WHAT YOU NEED TO DO:
Line by line, output the material without altering anything.

TASK INPUTS:
"""
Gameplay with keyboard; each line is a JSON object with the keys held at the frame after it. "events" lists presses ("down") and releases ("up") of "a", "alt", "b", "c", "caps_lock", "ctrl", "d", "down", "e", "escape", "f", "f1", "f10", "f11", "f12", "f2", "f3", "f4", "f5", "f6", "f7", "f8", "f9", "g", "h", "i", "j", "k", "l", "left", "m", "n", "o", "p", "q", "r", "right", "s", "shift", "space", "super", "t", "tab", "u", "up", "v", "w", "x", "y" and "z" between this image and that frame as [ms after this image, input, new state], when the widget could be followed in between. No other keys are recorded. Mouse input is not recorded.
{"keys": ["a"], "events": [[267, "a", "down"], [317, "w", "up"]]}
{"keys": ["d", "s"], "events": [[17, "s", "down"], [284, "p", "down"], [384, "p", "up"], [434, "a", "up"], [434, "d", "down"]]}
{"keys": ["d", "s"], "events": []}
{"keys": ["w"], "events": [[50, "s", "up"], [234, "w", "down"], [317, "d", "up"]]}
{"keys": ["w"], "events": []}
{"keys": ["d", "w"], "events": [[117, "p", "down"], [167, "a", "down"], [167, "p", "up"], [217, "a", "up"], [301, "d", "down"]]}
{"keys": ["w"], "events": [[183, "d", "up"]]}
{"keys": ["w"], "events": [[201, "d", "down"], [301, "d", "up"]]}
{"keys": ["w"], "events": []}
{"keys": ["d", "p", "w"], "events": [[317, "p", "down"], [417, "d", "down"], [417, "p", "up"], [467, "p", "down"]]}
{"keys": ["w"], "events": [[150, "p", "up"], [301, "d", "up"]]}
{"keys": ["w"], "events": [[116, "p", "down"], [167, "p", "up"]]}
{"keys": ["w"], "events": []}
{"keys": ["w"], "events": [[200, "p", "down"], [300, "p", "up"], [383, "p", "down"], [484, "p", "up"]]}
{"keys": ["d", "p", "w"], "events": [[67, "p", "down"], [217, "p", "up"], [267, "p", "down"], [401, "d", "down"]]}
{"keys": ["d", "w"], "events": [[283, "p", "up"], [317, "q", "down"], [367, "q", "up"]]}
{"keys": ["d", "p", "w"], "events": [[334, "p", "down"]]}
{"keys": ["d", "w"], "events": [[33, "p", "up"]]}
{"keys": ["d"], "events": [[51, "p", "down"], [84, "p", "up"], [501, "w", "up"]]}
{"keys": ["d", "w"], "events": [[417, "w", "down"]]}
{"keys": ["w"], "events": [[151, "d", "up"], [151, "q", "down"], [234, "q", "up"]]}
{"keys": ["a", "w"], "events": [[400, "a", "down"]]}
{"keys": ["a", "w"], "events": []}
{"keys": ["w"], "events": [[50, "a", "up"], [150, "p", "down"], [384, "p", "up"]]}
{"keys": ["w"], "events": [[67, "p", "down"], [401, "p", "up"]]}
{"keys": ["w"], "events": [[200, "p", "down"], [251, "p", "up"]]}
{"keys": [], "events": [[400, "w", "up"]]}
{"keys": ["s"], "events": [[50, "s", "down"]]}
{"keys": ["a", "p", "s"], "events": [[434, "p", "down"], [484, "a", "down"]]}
"""
TASK RESULT:
Gameplay with keyboard; each line is a JSON object with the keys held at the frame after it. "events" lists presses ("down") and releases ("up") of "a", "alt", "b", "c", "caps_lock", "ctrl", "d", "down", "e", "escape", "f", "f1", "f10", "f11", "f12", "f2", "f3", "f4", "f5", "f6", "f7", "f8", "f9", "g", "h", "i", "j", "k", "l", "left", "m", "n", "o", "p", "q", "r", "right", "s", "shift", "space", "super", "t", "tab", "u", "up", "v", "w", "x", "y" and "z" between this image and that frame as [ms after this image, input, new state], when the widget could be followed in between. No other keys are recorded. Mouse input is not recorded.
{"keys": ["a"], "events": [[267, "a", "down"], [317, "w", "up"]]}
{"keys": ["d", "s"], "events": [[17, "s", "down"], [284, "p", "down"], [384, "p", "up"], [434, "a", "up"], [434, "d", "down"]]}
{"keys": ["d", "s"], "events": []}
{"keys": ["w"], "events": [[50, "s", "up"], [234, "w", "down"], [317, "d", "up"]]}
{"keys": ["w"], "events": []}
{"keys": ["d", "w"], "events": [[117, "p", "down"], [167, "a", "down"], [167, "p", "up"], [217, "a", "up"], [301, "d", "down"]]}
{"keys": ["w"], "events": [[183, "d", "up"]]}
{"keys": ["w"], "events": [[201, "d", "down"], [301, "d", "up"]]}
{"keys": ["w"], "events": []}
{"keys": ["d", "p", "w"], "events": [[317, "p", "down"], [417, "d", "down"], [417, "p", "up"], [467, "p", "down"]]}
{"keys": ["w"], "events": [[150, "p", "up"], [301, "d", "up"]]}
{"keys": ["w"], "events": [[116, "p", "down"], [167, "p", "up"]]}
{"keys": ["w"], "events": []}
{"keys": ["w"], "events": [[200, "p", "down"], [300, "p", "up"], [383, "p", "down"], [484, "p", "up"]]}
{"keys": ["d", "p", "w"], "events": [[67, "p", "down"], [217, "p", "up"], [267, "p", "down"], [401, "d", "down"]]}
{"keys": ["d", "w"], "events": [[283, "p", "up"], [317, "q", "down"], [367, "q", "up"]]}
{"keys": ["d", "p", "w"], "events": [[334, "p", "down"]]}
{"keys": ["d", "w"], "events": [[33, "p", "up"]]}
{"keys": ["d"], "events": [[51, "p", "down"], [84, "p", "up"], [501, "w", "up"]]}
{"keys": ["d", "w"], "events": [[417, "w", "down"]]}
{"keys": ["w"], "events": [[151, "d", "up"], [151, "q", "down"], [234, "q", "up"]]}
{"keys": ["a", "w"], "events": [[400, "a", "down"]]}
{"keys": ["a", "w"], "events": []}
{"keys": ["w"], "events": [[50, "a", "up"], [150, "p", "down"], [384, "p", "up"]]}
{"keys": ["w"], "events": [[67, "p", "down"], [401, "p", "up"]]}
{"keys": ["w"], "events": [[200, "p", "down"], [251, "p", "up"]]}
{"keys": [], "events": [[400, "w", "up"]]}
{"keys": ["s"], "events": [[50, "s", "down"]]}
{"keys": ["a", "p", "s"], "events": [[434, "p", "down"], [484, "a", "down"]]}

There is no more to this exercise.